Whatever industry you work in, it’s likely that you want to be influential. But getting the right people to take note of what you have to say isn’t always easy.
The world’s greatest writers, from Jane Austen to Louis de Bernières, have a distinctive voice that resonates with their readers. They convey something that others can’t.
However, it’s not easy – there’s a fine balance between letting your personality show and producing something that your audience actually wants to read.
Here are three things to keep in mind.
1) Put your readers first
Whether you’re writing a blog post, eBook or the like, the needs of your ideal customers are at the forefront of your mind. What are their pain points and how can you suggest a remedy?
Developing a writing voice that resonates with the right readers means addressing their specific problems head-on in a language that they will understand.
Writing on Forbes, Jayson DeMers says: “You must know who you’re talking to. If your voice doesn’t match their needs and expectations, your messaging will miss its mark.
“[…] You also have to know what you want to say. What’s your big message? What is your business trying to accomplish in the world? And bluntly, so what? Why is your message of broader significance, to the market in general and to your target customers in particular?”
If you have a clear understanding of who you’re trying to reach and what you want to achieve, it will show in your writing.
Your content will deliver a clear and confident message and will be a useful and educational resource for your target audience.
2) Be yourself
So we’ve established it’s all about them.
But that doesn’t mean it can’t also be a little bit about you. You’re the one creating this remarkable content - so let your personality shine through.
Erika Napoletano is an author, speaker and entrepreneur, who helps businesses to get “UNstuck”. She’s also infamous for her frequent use of four-letter expletives.
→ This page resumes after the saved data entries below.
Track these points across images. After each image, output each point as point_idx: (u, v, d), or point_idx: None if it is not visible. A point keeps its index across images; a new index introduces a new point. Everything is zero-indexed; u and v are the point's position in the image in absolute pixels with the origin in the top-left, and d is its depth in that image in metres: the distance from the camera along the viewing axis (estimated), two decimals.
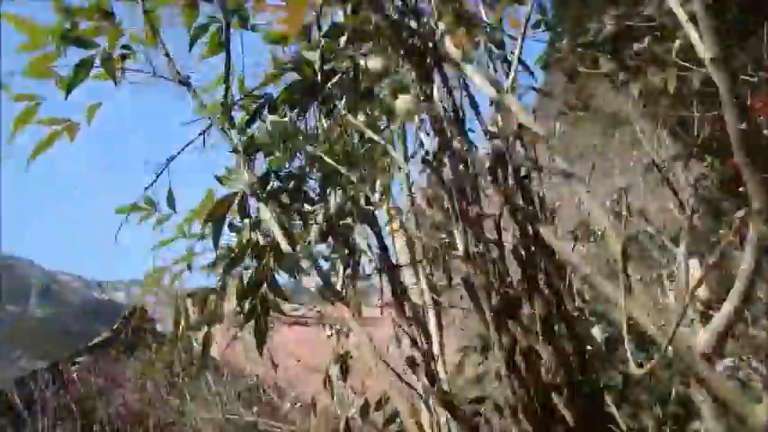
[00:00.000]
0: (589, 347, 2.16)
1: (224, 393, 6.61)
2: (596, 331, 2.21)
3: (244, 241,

In other words, she has a distinctive voice.
In a recent interview with Demian Farnworth on Rainmaker’s Rough Draft podcast she said: “[Profanity] is not to shock. It’s not to entertain.
“It’s because the words that show up on the page are the only way that I know how to tell that story in my voice.”
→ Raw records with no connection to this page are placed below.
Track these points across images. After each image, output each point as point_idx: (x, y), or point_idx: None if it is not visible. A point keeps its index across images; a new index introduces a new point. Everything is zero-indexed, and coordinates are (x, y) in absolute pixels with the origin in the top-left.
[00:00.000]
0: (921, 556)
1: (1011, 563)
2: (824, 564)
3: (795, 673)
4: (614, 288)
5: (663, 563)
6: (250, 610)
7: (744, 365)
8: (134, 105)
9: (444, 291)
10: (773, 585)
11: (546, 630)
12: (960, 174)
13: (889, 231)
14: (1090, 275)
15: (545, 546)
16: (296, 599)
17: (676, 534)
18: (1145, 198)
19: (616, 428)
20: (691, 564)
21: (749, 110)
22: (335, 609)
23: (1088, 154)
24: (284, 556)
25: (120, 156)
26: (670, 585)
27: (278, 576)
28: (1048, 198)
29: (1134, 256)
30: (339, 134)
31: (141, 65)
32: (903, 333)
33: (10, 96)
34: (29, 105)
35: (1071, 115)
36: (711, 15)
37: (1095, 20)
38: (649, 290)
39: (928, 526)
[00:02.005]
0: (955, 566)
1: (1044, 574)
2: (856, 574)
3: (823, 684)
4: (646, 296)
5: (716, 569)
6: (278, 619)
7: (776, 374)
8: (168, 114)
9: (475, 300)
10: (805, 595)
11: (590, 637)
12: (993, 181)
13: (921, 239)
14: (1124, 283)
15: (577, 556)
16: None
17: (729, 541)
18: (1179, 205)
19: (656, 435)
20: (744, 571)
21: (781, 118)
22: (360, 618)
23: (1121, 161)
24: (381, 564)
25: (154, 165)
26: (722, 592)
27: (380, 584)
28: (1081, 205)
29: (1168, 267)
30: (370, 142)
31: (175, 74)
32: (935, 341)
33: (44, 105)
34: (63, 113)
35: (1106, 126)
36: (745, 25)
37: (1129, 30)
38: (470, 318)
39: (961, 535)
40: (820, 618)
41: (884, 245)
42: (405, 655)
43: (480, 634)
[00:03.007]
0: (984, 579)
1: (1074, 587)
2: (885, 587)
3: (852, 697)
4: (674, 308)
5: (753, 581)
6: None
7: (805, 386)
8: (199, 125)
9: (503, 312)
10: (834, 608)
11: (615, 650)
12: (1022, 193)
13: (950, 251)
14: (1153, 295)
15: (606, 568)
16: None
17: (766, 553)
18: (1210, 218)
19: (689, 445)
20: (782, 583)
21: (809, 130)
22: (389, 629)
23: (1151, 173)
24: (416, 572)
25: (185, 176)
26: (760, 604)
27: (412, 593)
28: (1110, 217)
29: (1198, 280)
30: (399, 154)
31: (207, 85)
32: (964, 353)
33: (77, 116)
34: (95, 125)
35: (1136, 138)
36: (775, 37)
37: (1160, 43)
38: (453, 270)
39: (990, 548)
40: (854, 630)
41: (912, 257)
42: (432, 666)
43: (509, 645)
Swearing is Napoletano’s trademark; it’s what helps her to write in an engaging way to attract her ideal customers.
You don’t have to swear, but think about what makes you unique. Perhaps you have a dry sense of humour; maybe you are known for being opinionated; or you can explain difficult concepts with clever metaphors.
Identify your own peculiarities and use these to develop your writing voice.
This will add a human touch to your content, making what you’re saying even more credible and engaging.
3) Read other people’s work
Flexing your reading muscles will give your writing muscles a work-out too - and this will enable you to develop your own voice.
The more you read and learn about new ideas, the better your writing will be. Unconsciously, you will improve your vocabulary and grammar; you’ll come across new ways of approaching topics; and you’ll figure out what works for you and what doesn’t.
Writer and entrepreneur Jeff Goins says: “Nothing inspires a writer like reading someone else’s words.
“As a writer, you’ll find yourself hitting plateaus and roadblocks when you aren’t reading. You’ll run out of words, if you’re not regularly being challenged through books and other material.”
It doesn’t matter what you read – whether it’s novels, newspaper articles, blogs or a combination – as long as you do it regularly.
Otherwise you’re likely to find yourself rehashing the same content again and again.
Reading will help you to address the problems of your ideal customers in fresh and innovative ways that stand out from the crowd.
Developing your writing voice takes time but is key to ensuring your content makes an impact on your ideal customers.
While knowing your audience inside-out is most important, injecting your own flair and letting your personality come across will also help your voice rise above the noise.
And reading voraciously will keep those writing muscles in shape.